Canine massage therapy should not be used as a substitute for veterinary medical care. However, when used in combination with medical care, it can help enhance the recovery process in many medical cases. In particular, canine massage used for rehabilitation purposes can include the following benefits:

- Help to relieve age related problems
- Reverse muscle atrophy from inactivity or disuse
- Provide relief from muscle tension, soreness, spasms, and weaknesses
- Provide relief from chronic pain and discomfort from arthritis, hip dysplasia, etc. through the release of endorphins
- Treatment of myofascial pain
In addition, canine massage can provide emotional well-being for the animal. Massage therapists often work with animals to calm hyperactivity, anxiousness, and nervousness.

== Techniques ==
Several strokes and techniques used in human massage are practiced in canine massage for similar reasons. These techniques include Swedish Massage, Myofascial Release, Positional Release, Reflexology, Watsu, Trigger Point Therapy, Orthobionomy, various Osteopathic techniques or Acupressure, to name a few.

Many of the multitude of massage techniques share some of the same basic strokes but the application of these strokes may vary slightly depending on the intent of the stroke and the practitioners skill level.

== Therapist Charting Techniques ==
Although there are many different ways in which a canine massage therapist will conduct a session, all will use some method to assess the needs of the dog and develop an improvement plan for the animal. One of the most common methods is referred to as SOAP – Subjective, Objective, Assessment, and Plan.

The therapist first records any Subjective information that is given to them by the dog's owner.

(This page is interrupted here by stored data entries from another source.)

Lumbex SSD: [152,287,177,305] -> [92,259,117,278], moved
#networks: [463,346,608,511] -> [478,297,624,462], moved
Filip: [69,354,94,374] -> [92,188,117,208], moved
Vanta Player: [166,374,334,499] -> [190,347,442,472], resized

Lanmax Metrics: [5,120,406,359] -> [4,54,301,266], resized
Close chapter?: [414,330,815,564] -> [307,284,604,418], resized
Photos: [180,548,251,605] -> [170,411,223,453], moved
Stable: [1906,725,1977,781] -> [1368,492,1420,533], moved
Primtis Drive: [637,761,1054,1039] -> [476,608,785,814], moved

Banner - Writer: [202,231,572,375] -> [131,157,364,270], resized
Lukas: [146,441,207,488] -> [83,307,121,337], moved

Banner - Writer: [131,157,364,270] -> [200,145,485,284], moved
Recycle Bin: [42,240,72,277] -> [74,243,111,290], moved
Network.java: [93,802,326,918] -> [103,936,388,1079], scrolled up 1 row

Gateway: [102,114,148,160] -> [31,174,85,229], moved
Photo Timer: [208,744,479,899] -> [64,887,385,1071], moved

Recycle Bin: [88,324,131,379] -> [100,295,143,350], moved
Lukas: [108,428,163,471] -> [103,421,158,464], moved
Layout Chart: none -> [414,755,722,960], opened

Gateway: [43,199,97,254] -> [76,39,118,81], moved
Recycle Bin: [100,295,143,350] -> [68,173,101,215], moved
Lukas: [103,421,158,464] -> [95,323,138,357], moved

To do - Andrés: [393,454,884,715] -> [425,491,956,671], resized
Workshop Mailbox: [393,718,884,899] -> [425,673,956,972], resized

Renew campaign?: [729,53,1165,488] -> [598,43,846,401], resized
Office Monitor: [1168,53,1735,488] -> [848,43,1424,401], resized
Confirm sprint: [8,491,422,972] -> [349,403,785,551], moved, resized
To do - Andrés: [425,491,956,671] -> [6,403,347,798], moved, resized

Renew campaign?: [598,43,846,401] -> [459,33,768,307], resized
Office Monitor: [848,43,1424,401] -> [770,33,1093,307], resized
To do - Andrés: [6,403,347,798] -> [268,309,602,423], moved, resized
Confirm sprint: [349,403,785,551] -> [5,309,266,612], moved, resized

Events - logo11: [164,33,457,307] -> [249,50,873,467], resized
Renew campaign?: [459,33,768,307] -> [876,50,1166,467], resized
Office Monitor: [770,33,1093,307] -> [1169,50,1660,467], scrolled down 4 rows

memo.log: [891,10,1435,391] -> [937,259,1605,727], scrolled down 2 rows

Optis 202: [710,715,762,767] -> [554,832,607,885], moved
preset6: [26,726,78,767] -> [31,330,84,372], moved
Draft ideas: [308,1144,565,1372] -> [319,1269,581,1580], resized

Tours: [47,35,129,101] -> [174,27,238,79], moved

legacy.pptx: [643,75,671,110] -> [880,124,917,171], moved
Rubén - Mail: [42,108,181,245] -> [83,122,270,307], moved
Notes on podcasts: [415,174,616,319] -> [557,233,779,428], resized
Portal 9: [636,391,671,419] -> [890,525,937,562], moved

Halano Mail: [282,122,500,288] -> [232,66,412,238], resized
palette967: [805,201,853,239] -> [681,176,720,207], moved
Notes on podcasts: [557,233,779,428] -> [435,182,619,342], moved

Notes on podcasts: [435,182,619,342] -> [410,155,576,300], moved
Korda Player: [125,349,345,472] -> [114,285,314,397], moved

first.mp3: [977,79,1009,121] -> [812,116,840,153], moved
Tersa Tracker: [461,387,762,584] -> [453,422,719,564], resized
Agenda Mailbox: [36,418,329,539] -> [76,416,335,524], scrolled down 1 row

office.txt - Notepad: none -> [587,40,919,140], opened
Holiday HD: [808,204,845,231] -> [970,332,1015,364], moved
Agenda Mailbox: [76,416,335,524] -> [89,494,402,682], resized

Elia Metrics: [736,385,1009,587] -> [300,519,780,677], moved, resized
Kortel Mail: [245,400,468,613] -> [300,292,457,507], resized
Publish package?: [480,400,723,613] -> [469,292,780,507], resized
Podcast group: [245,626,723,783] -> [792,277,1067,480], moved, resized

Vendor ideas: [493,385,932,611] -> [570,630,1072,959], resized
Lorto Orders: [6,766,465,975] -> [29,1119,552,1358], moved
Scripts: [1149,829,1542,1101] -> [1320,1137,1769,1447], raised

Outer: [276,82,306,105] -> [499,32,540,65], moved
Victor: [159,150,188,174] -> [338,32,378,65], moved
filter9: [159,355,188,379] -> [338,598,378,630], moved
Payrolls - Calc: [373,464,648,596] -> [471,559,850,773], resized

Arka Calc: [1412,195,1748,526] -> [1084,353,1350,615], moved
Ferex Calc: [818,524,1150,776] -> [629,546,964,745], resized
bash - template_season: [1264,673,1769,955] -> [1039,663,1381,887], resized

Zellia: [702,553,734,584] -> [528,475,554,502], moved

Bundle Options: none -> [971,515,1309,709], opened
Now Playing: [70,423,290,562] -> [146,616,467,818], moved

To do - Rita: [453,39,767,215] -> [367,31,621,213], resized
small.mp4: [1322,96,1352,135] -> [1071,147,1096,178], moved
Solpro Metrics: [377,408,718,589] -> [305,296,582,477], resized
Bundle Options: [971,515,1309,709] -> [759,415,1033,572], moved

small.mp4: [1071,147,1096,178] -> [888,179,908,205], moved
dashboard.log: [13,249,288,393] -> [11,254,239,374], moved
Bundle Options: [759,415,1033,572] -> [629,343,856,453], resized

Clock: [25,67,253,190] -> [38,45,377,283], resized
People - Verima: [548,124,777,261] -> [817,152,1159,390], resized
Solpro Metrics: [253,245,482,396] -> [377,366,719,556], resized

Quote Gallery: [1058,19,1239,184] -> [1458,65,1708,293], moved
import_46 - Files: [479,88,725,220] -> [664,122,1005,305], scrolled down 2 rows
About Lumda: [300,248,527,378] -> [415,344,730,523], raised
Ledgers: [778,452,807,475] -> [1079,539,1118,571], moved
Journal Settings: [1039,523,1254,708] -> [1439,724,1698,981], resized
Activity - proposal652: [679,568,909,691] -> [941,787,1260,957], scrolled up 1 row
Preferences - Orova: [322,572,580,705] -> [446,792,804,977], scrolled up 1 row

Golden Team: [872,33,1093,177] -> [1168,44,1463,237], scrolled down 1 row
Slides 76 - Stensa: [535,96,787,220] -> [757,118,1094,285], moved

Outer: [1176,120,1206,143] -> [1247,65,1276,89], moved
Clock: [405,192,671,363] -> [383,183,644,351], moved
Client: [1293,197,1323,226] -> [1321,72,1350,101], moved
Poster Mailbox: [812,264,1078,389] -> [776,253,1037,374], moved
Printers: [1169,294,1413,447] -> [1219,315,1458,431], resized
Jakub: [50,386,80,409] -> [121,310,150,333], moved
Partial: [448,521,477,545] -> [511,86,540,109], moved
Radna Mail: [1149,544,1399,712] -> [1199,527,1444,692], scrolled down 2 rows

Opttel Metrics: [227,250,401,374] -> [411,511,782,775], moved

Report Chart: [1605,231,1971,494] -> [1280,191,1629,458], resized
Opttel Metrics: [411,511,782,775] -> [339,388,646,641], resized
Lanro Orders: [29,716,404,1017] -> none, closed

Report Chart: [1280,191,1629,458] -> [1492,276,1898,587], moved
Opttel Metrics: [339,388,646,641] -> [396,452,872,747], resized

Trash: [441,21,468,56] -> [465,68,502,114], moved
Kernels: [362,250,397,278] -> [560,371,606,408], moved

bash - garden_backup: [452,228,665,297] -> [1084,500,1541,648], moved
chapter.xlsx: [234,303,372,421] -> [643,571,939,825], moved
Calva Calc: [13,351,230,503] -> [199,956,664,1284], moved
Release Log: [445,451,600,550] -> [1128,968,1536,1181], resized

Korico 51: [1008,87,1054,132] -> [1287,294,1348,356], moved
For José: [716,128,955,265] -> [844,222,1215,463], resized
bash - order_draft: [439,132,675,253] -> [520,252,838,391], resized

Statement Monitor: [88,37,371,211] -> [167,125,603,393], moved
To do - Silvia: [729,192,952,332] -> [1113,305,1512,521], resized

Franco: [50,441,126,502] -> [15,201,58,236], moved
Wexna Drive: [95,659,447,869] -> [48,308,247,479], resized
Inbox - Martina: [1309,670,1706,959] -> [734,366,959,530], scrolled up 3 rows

They will then record any Objective information that they observed about the dog during the treatment session. Objective information could include gait and postural analysis and levels of muscle tension. The third item that the canine massage therapist needs to consider is the Assessment information. The therapist will consider what massage techniques worked best for the dog and will often note any changes in gait or posture after the treatment session is complete. Finally, after the therapist has carefully considered all of the information, they will suggest a Plan to the owner to help the dog. Recommendations can include veterinary visits and owner homework, as well as follow-up massage sessions.

== Legal status ==
Laws relating to animal massage vary widely by municipality, state and country. In the U.S., for example, state laws vary widely. The IAAMB provides a reasonably up-to-date chart of state veterinary scope of practice laws as they pertain to animal massage. Some states have no restrictions, and some require that only veterinarians can perform canine massage. As another example, in the UK, all canine massage therapists can only practice under direct supervision of a veterinarian while in the Netherlands, animal massage is part of the curriculum for animal physiotherapists (dierenfysiotherapie). There are, however, organizations that exist to try to self regulate the industry and provide information to practitioners and clients.

The International Association of Animal Massage & Bodywork (IAAMB) is a professional organization that provides support for animal massage therapists. In addition to being a prominent voice in the animal massage community, IAAMB supports national competency assurance testing and accreditation. The International Association of Animal Massage Therapists is another group. Both of these organizations share physical addresses with specific schools. There is, as of this writing, no truly independent trade association for animal massage therapists.

The Nation Board of Certification for Animal Accupressure and Massage is an independent organization which offers a standardized test that Certifies those who can pass the test. This test is offered in the United States via the Consortium of College Testing Centers.